Instruction: Filter the listing below down to every line that contains the word "може".

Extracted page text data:
○ ○ ○ ○

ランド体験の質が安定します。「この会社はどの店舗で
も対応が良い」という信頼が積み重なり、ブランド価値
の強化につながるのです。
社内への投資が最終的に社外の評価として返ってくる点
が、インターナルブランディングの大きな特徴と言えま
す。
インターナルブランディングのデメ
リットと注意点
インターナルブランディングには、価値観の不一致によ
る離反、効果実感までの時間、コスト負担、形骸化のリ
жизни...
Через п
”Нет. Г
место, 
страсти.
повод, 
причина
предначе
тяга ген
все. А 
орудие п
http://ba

○ ○ ○ ○

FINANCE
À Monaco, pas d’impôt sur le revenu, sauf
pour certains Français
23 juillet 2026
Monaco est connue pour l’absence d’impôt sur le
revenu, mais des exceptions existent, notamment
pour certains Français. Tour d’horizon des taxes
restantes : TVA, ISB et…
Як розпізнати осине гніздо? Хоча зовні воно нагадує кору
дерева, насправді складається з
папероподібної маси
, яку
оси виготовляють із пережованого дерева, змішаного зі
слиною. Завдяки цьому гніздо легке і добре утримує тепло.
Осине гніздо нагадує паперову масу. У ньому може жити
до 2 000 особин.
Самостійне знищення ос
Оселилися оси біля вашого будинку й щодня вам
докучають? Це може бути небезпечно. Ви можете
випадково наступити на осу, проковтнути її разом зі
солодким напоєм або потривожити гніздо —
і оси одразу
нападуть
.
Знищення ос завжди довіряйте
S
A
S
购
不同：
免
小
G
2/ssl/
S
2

○ ○ ○ ○

Written solution:
Осине гніздо нагадує паперову масу. У ньому може жити
докучають? Це може бути небезпечно. Ви можете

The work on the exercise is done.